Change detection outputs
Content starts

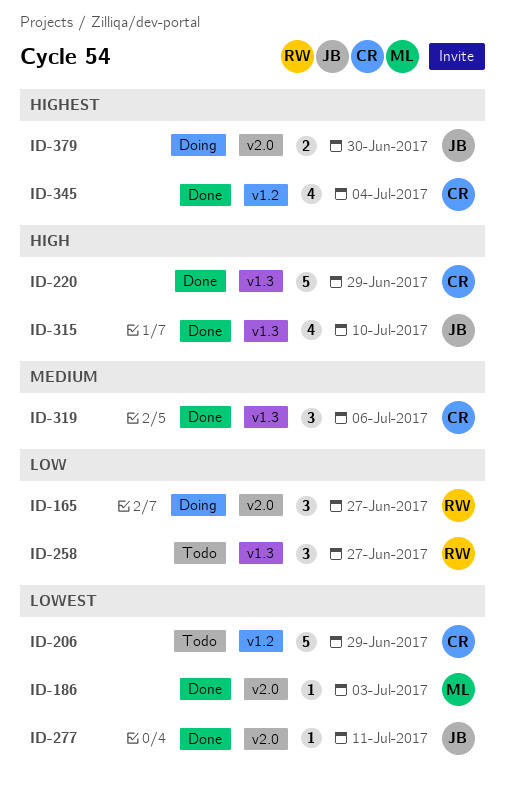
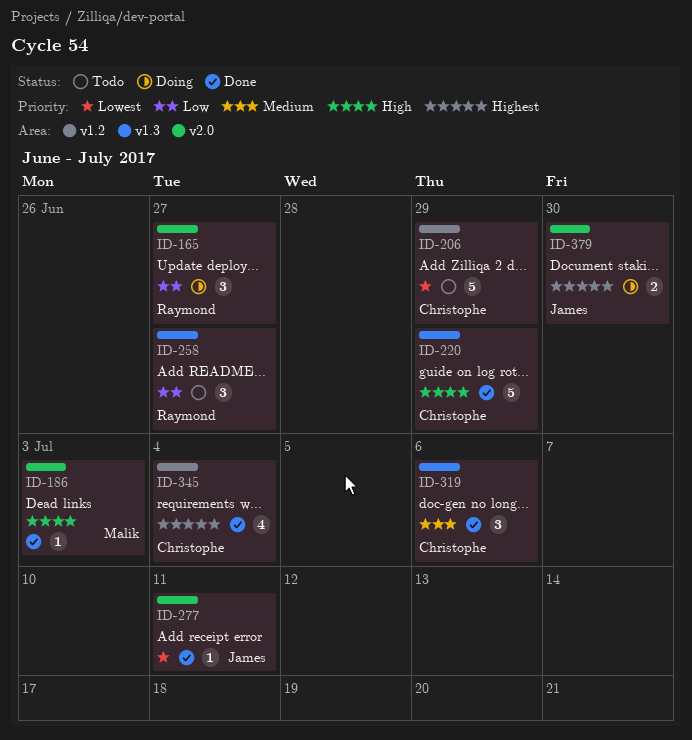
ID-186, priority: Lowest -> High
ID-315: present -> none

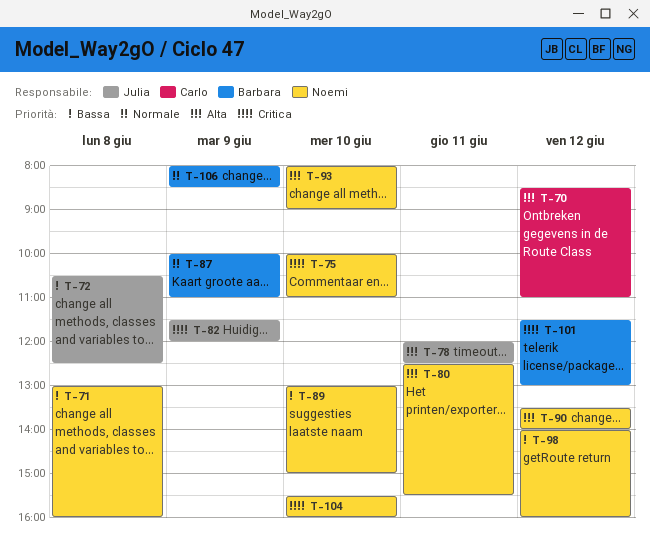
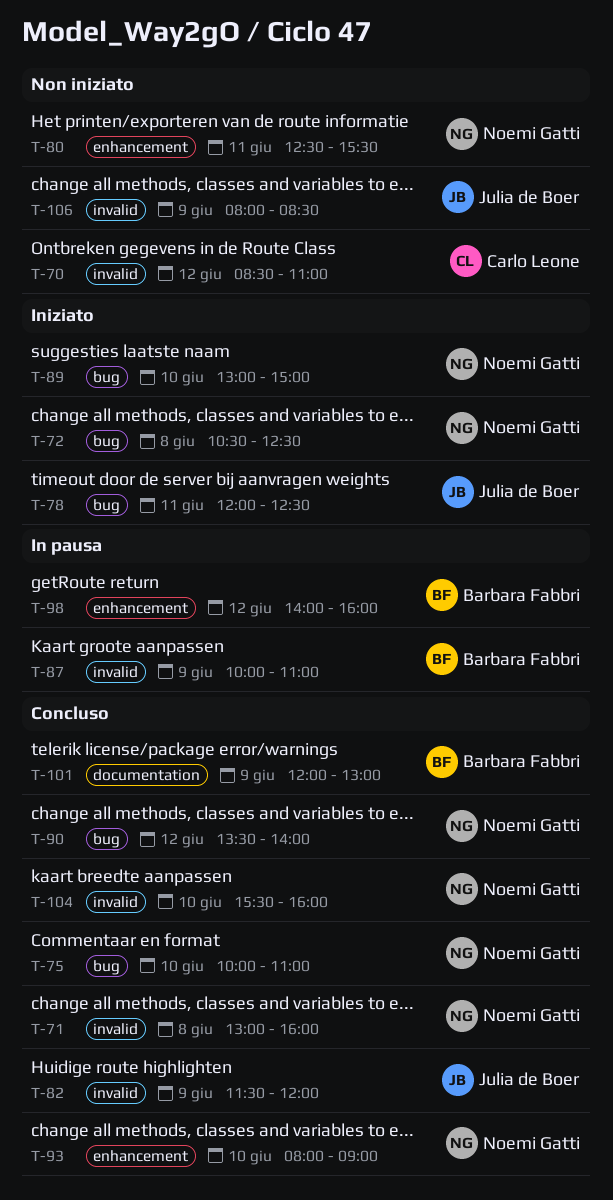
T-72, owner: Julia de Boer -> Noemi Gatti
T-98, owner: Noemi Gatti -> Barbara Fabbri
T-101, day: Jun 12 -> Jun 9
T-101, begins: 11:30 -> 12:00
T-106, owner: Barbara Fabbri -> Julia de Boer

Content ends

Find all lines holding the word "Fabbri" in the records above and copy them.

T-98, owner: Noemi Gatti -> Barbara Fabbri
T-106, owner: Barbara Fabbri -> Julia de Boer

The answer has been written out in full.